If the ECHR develops its thinking any further they may have little choice and the media coverage tends to suggest that there is a broader support for all cohabiting couples including (genuine) cohabiting siblings.

For information on Law Commission proposals relating to cohabitation see here and on the Law Commission consultation website.

Monday, January 01, 2007

NI Regulations enter into force today

In spite of recent controversy amongst Christian groups, attempted legal action and a debate in the Northern Ireland Transitional Assembly the Government has not withdrawn the regulations and they now enter into force.

There are however still a few challenges ahead.

On the 9th January a motion will be presented in the House of Lords to annull the regulations (they can be annulled by Parliament up until the 20th January) and on the 10th January a committee of the House of Commons will be formed to examine the regulations in detail.

The final challenge is the High Court Judicial Review planned for the 1st and 2nd March.

This is most unlikely to strike down the regulations (had this been their aim they would doubtless have delayed their entry into operation until April as initially requested by the Christians' lawsuit) - notably the Government is only doing in the regulations what is contained in the Equality Act 2006, given Royal Assent in February.

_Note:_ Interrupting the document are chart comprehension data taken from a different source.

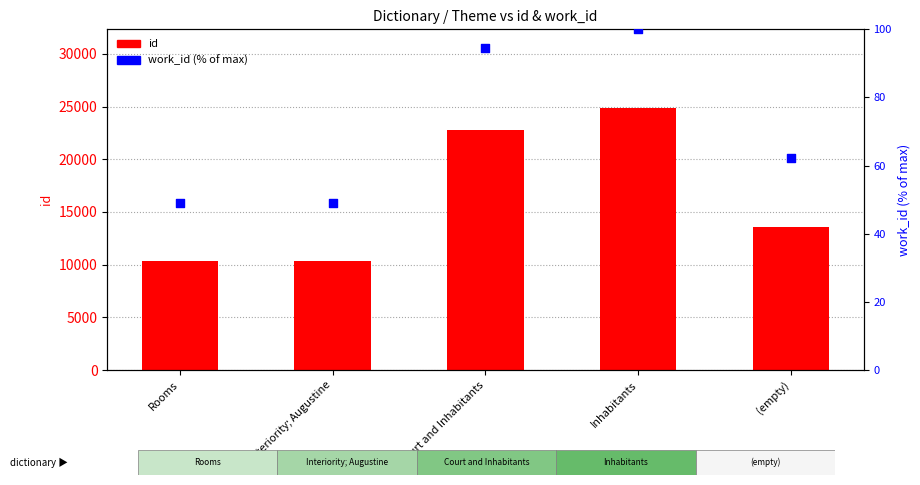

What are all the series names shown in the legend?

id, work_id (% of max)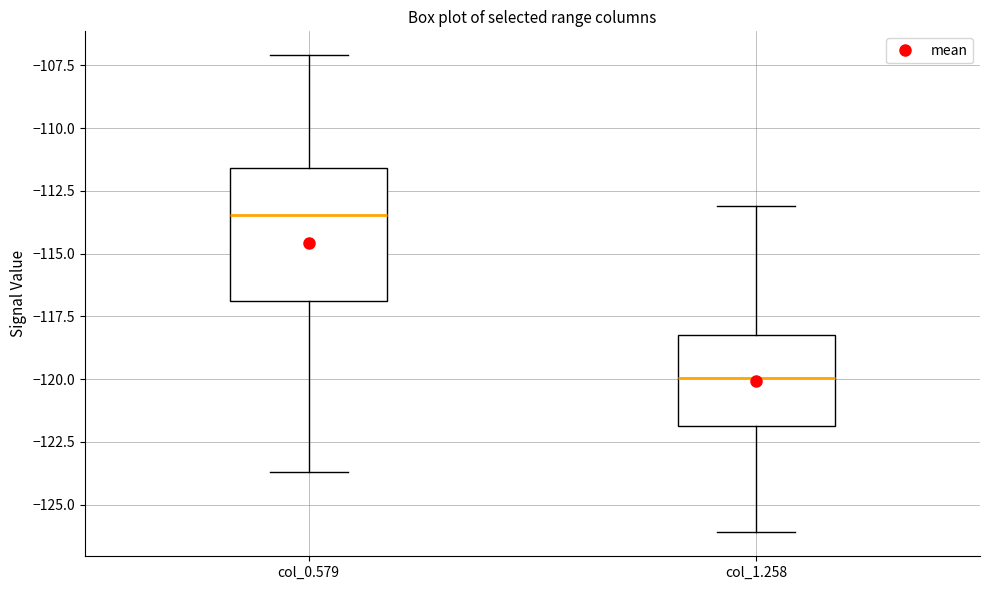

Reading left to right, read every box against the y-axis: the position of its median line, the range the box covers, and the ends of its whiskers. The values are not printed on the chart, so give them approximately, as read against the axis.

col_0.579: median -113.5, box -117.0 to -111.5, whiskers -123.5 to -107.0
col_1.258: median -120.0, box -122.0 to -118.0, whiskers -126.0 to -113.0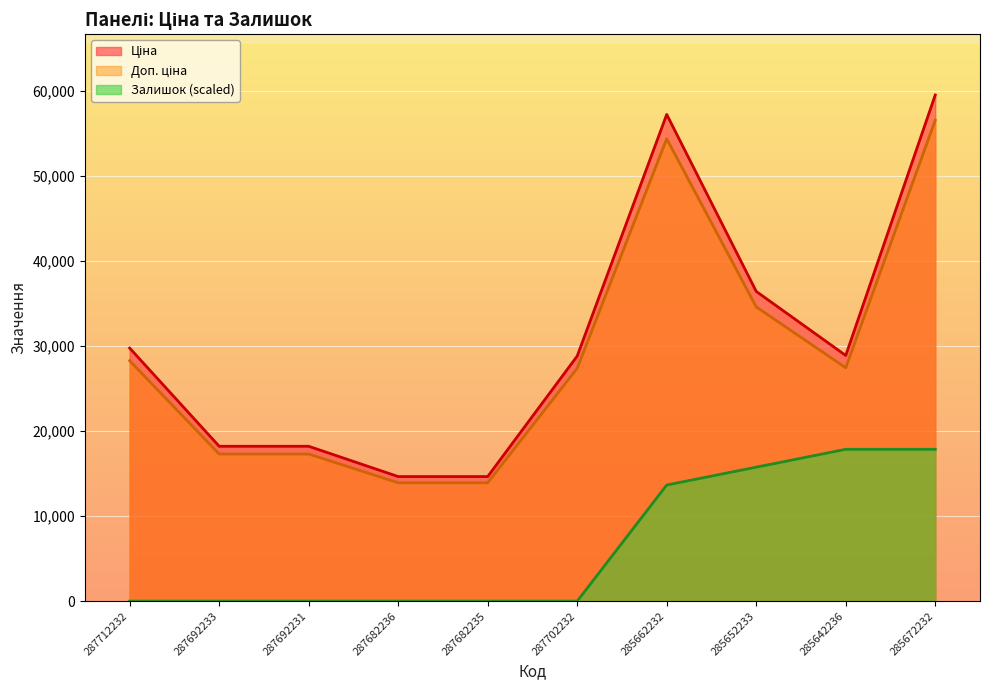

Is it true that Доп. ціна equals 48975.5 at 287702232?

False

A key issue before the Court will be to stabilise the interpretation of the regulations. Currently there are some wild hypotheses and theories about what would contravene the regs which are a little far fetched, but as the High Court sets a precedent it would formally lay down the interpretation of the regulations, probably endorsing the Government's already stated interpretation.

In any case the Human Rights Act takes precedence over secondary legislation and allows the Courts to either reinterpret legislation in acordance with the HRA or to strike down incompatible provisions.